A este respecto, merece una consideración especial el collarín tiroideo. La glándula tiroides es uno de los órganos más radiosensibles. Durante las radiografías dentales, la radiación dispersa y el haz primario pueden poner esta zona en riesgo, algo que un protector, como un collarín tiroideo, puede conseguir que la exposición se reduzca entre un 33% y un 84% en adultos y entre un 63% y un 92% en niños.

Para que los dentistas conozcan las normas de seguridad vigentes en materia de rayos X, deben asistir a un curso de rayos X cada cinco años como máximo.

¿Cuándo Evitar las Radiografías Dentales?

Aunque ya hemos especificado que la radiación de una radiografía dental no supone ningún tipo de riesgo o peligro para los pacientes, sí es importante señalar que existen algunos casos y contraindicaciones que hay que tener en cuenta.
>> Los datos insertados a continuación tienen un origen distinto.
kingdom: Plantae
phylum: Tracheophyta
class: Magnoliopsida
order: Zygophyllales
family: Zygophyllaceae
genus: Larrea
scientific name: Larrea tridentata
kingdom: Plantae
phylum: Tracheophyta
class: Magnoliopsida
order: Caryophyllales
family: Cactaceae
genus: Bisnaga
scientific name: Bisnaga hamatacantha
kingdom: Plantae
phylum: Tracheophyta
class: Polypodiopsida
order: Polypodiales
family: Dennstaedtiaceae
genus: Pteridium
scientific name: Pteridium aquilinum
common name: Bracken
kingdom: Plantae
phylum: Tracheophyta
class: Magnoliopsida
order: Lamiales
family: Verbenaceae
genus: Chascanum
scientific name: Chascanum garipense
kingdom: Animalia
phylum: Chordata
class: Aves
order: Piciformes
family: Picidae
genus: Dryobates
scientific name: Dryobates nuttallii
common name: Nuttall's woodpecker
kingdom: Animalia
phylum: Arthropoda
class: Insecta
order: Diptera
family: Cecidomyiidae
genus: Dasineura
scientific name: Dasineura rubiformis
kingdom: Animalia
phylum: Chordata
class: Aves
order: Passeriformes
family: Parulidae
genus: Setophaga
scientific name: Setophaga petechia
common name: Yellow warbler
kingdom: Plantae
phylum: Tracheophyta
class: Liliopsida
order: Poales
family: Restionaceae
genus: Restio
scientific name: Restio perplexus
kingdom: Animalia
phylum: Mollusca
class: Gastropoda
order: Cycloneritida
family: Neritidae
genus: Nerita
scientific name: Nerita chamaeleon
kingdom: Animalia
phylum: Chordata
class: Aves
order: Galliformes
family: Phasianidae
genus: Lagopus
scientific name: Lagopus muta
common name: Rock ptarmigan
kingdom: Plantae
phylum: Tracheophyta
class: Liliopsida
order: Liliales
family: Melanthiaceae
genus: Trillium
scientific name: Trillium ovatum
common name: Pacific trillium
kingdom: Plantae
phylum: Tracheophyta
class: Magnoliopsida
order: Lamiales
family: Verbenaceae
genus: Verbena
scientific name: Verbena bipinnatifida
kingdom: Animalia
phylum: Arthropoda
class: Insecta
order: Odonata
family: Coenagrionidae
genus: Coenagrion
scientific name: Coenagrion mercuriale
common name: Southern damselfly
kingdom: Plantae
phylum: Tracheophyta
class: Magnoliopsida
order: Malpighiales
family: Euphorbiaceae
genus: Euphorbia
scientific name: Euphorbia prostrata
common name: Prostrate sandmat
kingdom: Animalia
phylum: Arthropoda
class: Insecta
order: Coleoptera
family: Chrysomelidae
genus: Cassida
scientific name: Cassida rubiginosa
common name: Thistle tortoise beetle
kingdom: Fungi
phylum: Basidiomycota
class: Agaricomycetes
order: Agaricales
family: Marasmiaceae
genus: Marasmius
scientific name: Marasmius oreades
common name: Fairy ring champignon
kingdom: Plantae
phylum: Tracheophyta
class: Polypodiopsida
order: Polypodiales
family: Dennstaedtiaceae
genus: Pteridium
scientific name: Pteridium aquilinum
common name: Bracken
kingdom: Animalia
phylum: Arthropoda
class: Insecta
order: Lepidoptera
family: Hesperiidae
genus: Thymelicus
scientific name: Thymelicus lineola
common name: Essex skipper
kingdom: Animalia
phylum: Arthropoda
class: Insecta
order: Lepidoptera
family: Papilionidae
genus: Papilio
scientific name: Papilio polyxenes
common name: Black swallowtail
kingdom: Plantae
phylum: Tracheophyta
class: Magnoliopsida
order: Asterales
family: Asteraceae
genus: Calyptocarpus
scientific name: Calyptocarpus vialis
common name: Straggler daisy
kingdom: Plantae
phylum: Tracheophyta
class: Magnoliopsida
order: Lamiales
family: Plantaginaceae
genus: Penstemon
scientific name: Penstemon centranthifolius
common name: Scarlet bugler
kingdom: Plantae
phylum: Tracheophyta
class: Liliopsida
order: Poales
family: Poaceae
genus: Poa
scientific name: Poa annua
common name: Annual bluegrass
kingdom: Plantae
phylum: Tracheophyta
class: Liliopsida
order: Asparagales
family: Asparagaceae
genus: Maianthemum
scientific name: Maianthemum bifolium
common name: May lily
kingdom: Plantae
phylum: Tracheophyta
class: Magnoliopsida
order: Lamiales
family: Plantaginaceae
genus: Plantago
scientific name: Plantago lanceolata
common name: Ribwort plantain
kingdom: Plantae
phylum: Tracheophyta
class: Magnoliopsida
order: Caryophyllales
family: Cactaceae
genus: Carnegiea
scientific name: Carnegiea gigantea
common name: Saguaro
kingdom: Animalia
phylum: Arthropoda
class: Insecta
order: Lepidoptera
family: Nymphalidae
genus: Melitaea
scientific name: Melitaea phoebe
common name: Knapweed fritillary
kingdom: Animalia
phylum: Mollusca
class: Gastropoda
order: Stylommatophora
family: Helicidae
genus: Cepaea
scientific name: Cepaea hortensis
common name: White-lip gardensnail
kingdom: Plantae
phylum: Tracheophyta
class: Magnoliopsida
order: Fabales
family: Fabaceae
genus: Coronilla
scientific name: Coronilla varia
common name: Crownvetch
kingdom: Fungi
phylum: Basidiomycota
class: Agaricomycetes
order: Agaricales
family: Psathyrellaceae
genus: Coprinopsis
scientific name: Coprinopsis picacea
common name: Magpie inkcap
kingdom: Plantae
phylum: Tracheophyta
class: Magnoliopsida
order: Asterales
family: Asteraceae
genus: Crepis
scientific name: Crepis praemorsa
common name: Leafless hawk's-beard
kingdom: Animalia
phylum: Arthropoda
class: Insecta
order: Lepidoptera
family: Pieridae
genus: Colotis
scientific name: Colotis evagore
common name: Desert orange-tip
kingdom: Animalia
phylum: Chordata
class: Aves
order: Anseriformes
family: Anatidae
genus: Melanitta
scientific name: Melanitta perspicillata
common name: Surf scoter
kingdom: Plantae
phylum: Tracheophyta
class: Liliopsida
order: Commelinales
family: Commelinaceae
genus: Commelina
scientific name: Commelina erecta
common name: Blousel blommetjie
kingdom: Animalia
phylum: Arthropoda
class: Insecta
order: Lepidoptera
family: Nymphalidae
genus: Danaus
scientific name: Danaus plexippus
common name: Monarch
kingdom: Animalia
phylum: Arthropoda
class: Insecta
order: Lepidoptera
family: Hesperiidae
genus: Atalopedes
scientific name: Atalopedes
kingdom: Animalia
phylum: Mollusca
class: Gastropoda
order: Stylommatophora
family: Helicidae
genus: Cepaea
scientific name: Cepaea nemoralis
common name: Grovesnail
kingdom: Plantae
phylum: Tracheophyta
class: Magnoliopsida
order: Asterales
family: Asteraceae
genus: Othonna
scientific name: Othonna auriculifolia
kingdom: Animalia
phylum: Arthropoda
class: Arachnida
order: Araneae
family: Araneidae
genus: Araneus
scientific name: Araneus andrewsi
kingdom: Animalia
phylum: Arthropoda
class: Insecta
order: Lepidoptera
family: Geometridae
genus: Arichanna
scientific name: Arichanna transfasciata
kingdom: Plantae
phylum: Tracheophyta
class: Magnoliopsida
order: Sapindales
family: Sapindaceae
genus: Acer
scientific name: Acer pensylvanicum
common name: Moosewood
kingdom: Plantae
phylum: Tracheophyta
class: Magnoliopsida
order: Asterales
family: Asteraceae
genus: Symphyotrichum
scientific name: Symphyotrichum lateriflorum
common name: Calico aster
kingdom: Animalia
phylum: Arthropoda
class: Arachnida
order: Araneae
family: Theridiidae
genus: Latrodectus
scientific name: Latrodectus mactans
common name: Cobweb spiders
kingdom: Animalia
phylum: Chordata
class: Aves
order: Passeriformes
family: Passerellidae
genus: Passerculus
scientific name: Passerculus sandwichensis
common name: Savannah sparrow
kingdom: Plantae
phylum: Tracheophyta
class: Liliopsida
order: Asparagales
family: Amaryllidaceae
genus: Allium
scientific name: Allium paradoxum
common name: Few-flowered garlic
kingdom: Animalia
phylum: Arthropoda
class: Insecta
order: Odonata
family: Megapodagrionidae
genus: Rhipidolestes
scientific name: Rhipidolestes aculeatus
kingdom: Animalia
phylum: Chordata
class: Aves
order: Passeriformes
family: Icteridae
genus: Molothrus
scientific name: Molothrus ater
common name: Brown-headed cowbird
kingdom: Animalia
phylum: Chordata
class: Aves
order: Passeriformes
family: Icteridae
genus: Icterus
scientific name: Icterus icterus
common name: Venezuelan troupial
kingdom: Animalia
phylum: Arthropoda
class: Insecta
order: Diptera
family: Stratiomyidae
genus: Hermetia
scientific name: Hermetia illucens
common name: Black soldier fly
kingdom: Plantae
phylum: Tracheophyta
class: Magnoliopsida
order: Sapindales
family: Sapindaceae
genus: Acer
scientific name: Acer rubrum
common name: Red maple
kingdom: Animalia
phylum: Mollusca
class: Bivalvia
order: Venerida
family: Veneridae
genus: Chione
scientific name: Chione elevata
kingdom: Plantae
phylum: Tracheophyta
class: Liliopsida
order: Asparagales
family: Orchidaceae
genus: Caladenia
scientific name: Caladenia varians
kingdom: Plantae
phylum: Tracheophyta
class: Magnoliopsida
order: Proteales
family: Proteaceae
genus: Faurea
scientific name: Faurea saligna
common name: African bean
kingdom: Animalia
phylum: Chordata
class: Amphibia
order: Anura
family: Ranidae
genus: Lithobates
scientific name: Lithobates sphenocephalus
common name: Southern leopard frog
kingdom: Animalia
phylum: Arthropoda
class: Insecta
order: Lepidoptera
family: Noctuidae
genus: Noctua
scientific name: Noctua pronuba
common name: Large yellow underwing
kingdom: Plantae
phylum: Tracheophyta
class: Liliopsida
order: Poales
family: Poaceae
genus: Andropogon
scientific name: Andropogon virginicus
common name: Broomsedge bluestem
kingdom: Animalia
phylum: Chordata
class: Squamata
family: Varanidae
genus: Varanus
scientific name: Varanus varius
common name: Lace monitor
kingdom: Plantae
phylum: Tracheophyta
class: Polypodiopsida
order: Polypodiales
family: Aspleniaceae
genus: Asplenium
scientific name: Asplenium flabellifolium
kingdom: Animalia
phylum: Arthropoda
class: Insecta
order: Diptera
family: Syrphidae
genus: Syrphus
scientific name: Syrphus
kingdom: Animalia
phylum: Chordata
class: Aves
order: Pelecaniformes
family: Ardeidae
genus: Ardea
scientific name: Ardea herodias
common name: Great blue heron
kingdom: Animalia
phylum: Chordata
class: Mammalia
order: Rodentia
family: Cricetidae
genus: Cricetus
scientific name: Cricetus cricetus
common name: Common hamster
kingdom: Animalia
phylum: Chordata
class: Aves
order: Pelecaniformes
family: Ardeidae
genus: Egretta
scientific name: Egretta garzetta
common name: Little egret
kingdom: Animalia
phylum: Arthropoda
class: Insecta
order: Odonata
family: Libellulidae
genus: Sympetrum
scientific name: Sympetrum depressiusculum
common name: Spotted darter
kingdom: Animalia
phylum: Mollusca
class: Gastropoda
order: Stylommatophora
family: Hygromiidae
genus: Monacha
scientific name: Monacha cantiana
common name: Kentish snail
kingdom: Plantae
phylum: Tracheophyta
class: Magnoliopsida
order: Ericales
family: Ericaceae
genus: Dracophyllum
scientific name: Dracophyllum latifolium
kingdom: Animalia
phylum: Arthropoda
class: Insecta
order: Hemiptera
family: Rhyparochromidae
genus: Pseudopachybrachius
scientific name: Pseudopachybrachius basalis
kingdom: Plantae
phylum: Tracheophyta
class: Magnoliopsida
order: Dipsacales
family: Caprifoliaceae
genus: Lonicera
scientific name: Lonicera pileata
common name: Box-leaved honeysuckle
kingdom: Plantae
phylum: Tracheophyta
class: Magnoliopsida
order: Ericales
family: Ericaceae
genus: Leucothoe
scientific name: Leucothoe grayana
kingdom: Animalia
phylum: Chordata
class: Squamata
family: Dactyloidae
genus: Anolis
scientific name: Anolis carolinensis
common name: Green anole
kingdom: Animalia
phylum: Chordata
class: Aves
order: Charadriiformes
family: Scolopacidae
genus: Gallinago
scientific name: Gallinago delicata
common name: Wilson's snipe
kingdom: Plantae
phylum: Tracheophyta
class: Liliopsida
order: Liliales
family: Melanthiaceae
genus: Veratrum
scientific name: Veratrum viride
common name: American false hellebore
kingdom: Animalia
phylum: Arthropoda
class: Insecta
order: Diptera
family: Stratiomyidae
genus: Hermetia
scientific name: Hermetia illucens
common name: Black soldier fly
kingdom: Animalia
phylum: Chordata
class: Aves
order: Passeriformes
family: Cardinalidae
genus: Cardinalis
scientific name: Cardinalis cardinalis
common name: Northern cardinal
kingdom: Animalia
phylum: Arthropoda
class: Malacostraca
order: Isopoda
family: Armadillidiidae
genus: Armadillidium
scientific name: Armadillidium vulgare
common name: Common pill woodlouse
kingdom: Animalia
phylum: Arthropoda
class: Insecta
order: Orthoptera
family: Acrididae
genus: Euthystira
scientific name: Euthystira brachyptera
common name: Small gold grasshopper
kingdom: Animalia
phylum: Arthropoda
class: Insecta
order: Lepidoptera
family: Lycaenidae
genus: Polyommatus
Las mujeres embarazadas o que creen estarlo, deben evitar todo tipo de radiografías porque esta radiación puede afectar al desarrollo del feto. Mujeres embarazadas o que piensen que pueden estarlo, ya que la radiación podría llegar a afectar al correcto desarrollo del feto. El embarazo es una excepción a la regla. El riesgo de que la radiación llegue al útero durante las radiografías dentales es muy bajo, sobre todo si la paciente lleva un delantal de plomo en la zona pélvica. No obstante, dado que el riesgo residual es mínimo, los dentistas suelen posponer las radiografías hasta después del parto. El embrión en crecimiento es especialmente sensible al principio del embarazo, es decir, en las primeras semanas. Si quieres tener hijos, tiene sentido ir al dentista antes de empezar a planificar la familia y hacerte las radiografías necesarias antes de la implantación.

Las radiografías en el dentista son seguras durante la lactancia y no tienes que interrumpirla.